Instructions to follow:
Give back every line of text in the listing below without changing a thing, and leave the pictures out.

Provided data:
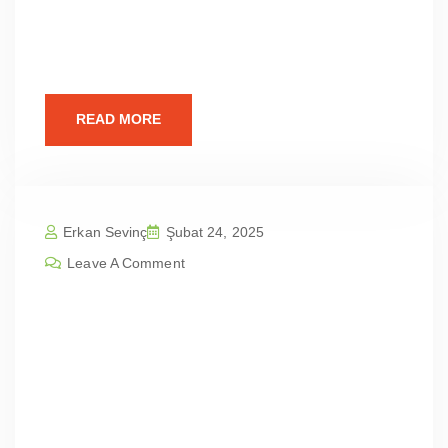
Web Sitesi Tasarım Fiyatları Web
Tasarımının Önemi Günümüzün dijital
dünyasında, profesyonel
READ MORE
Erkan Sevinç
Şubat 24, 2025
Leave A Comment
Balıkesir Karesi Karesi Kızpınar Ma
h | Profesyonel Web Sitesi Tasarım
Fiyatları
İçindekilerBalıkesir Karesi Kızpınar Mah |
Profesyonel Web Sitesi Tasarım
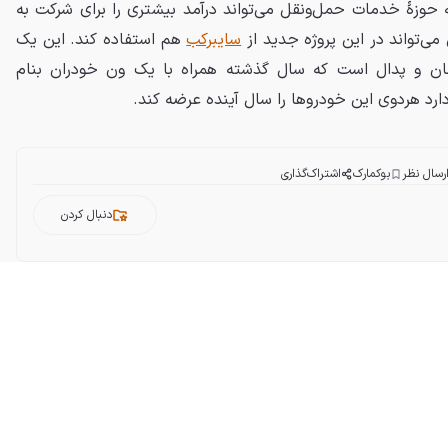
ه حوزهٔ خدمات حمل‌ونقل می‌تواند درآمد بیشتری را برای شرکت به
ی‌تواند در این پروژه جدید از
سایبرکب
هم استفاده کند. این یک
ان و پدال است که سال گذشته همراه با یک ون خودران بنام
رد هردوی این خودروها را سال آینده عرضه کند.
رسال نظر
بوکمارک
اشتراک‌گذاری
دنبال کردن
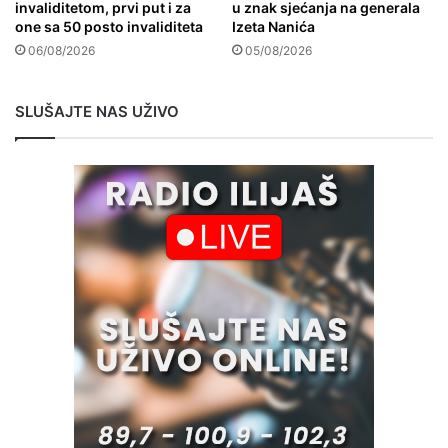
invaliditetom, prvi put i za
u znak sjećanja na generala
one sa 50 posto invaliditeta
Izeta Nanića
06/08/2026
05/08/2026
SLUŠAJTE NAS UŽIVO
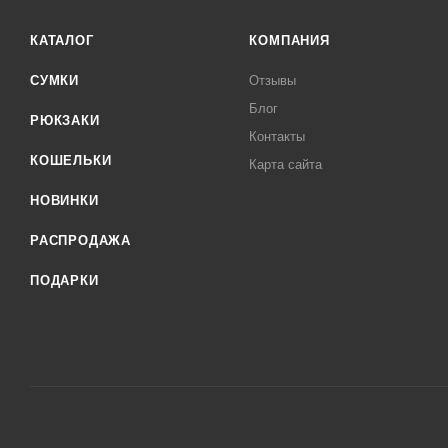
КАТАЛОГ
КОМПАНИЯ
СУМКИ
Отзывы
Блог
РЮКЗАКИ
Контакты
КОШЕЛЬКИ
Карта сайта
НОВИНКИ
РАСПРОДАЖА
ПОДАРКИ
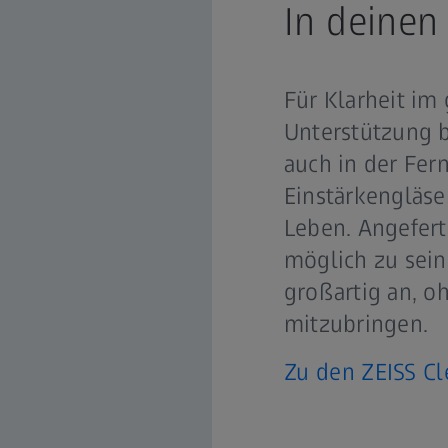
In deinen
Für Klarheit im
Unterstützung 
auch in der Fer
Einstärkengläse
Leben. Angefert
möglich zu sein
großartig an, o
mitzubringen.
Zu den ZEISS Cl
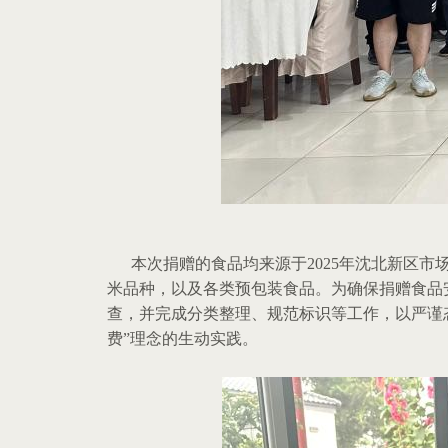
本次捐赠的食品均来源于
2025
年沈北新区市
米品种，以及各类预包装食品。为确保捐赠食品
查，并完成分类整理、规范标识等工作，以严谨
费
”
理念的生动实践。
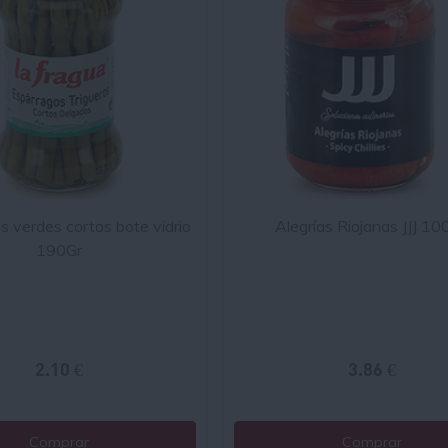
s verdes cortos bote vidrio
Alegrías Riojanas JJJ 10
190Gr
2.10 €
3.86 €
Comprar
Comprar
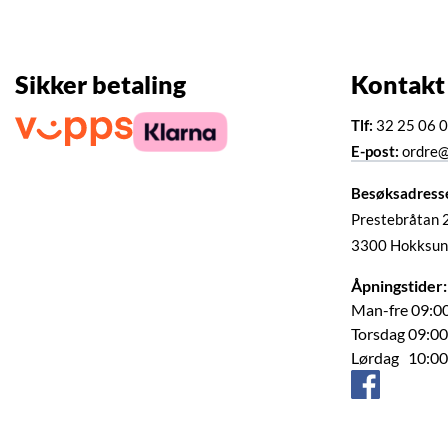
Sikker betaling
Kontakt
Tlf:
32 25 06 
E-post:
ordre@
Besøksadress
Prestebråtan 
3300 Hokksun
Åpningstider:
Man-fre 09:00
Torsdag 09:00
Lørdag 10:00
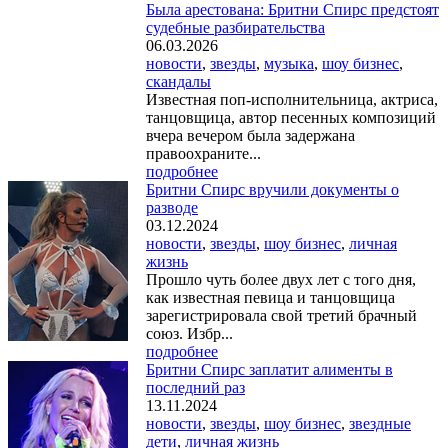
Была арестована: Бритни Спирс предстоят
судебные разбирательства
06.03.2026
новости
,
звезды
,
музыка
,
шоу бизнес
,
скандалы
Известная поп-исполнительница, актриса,
танцовщица, автор песенных композиций
вчера вечером была задержана
правоохраните...
подробнее
Бритни Спирс вручили документы о
разводе
03.12.2024
новости
,
звезды
,
шоу бизнес
,
личная
жизнь
Прошло чуть более двух лет с того дня,
как известная певица и танцовщица
зарегистрировала свой третий брачный
союз. Избр...
подробнее
Бритни Спирс заплатит алименты в
последний раз
13.11.2024
новости
,
звезды
,
шоу бизнес
,
звездные
дети
,
личная жизнь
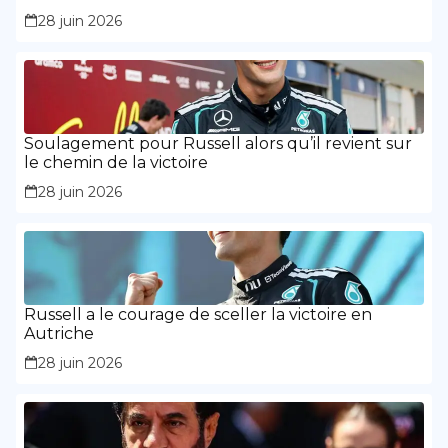
Russell a montré « la maturité et l’expérience »
28 juin 2026
Soulagement pour Russell alors qu’il revient sur
le chemin de la victoire
28 juin 2026
Russell a le courage de sceller la victoire en
Autriche
28 juin 2026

Response area:
Web Sitesi Tasarım Fiyatları Web
Tasarımının Önemi Günümüzün dijital
dünyasında, profesyonel
READ MORE
Erkan Sevinç
Şubat 24, 2025
Leave A Comment
Balıkesir Karesi Karesi Kızpınar Ma
h | Profesyonel Web Sitesi Tasarım
Fiyatları
İçindekilerBalıkesir Karesi Kızpınar Mah |
Profesyonel Web Sitesi Tasarım
ه حوزهٔ خدمات حمل‌ونقل می‌تواند درآمد بیشتری را برای شرکت به
ی‌تواند در این پروژه جدید از
سایبرکب
هم استفاده کند. این یک
ان و پدال است که سال گذشته همراه با یک ون خودران بنام
رد هردوی این خودروها را سال آینده عرضه کند.
رسال نظر
بوکمارک
اشتراک‌گذاری
دنبال کردن
invaliditetom, prvi put i za
u znak sjećanja na generala
one sa 50 posto invaliditeta
Izeta Nanića
06/08/2026
05/08/2026
SLUŠAJTE NAS UŽIVO
КАТАЛОГ
КОМПАНИЯ
СУМКИ
Отзывы
Блог
РЮКЗАКИ
Контакты
КОШЕЛЬКИ
Карта сайта
НОВИНКИ
РАСПРОДАЖА
ПОДАРКИ
In deinen
Für Klarheit im
Unterstützung 
auch in der Fer
Einstärkengläse
Leben. Angefert
möglich zu sein
großartig an, o
mitzubringen.
Zu den ZEISS Cl
本次捐赠的食品均来源于
2025
年沈北新区市
米品种，以及各类预包装食品。为确保捐赠食品
查，并完成分类整理、规范标识等工作，以严谨
费
”
理念的生动实践。
s verdes cortos bote vidrio
Alegrías Riojanas JJJ 10
190Gr
2.10 €
3.86 €
Comprar
Comprar
Sikker betaling
Kontakt
Tlf:
32 25 06 
E-post:
ordre@
Besøksadress
Prestebråtan 
3300 Hokksun
Åpningstider:
Man-fre 09:00
Torsdag 09:00
Lørdag 10:00
Была арестована: Бритни Спирс предстоят
судебные разбирательства
06.03.2026
новости
,
звезды
,
музыка
,
шоу бизнес
,
скандалы
Известная поп-исполнительница, актриса,
танцовщица, автор песенных композиций
вчера вечером была задержана
правоохраните...
подробнее
Бритни Спирс вручили документы о
разводе
03.12.2024
новости
,
звезды
,
шоу бизнес
,
личная
жизнь
Прошло чуть более двух лет с того дня,
как известная певица и танцовщица
зарегистрировала свой третий брачный
союз. Избр...
подробнее
Бритни Спирс заплатит алименты в
последний раз
13.11.2024
новости
,
звезды
,
шоу бизнес
,
звездные
дети
,
личная жизнь
Russell a montré « la maturité et l’expérience »
28 juin 2026
Soulagement pour Russell alors qu’il revient sur
le chemin de la victoire
28 juin 2026
Russell a le courage de sceller la victoire en
Autriche
28 juin 2026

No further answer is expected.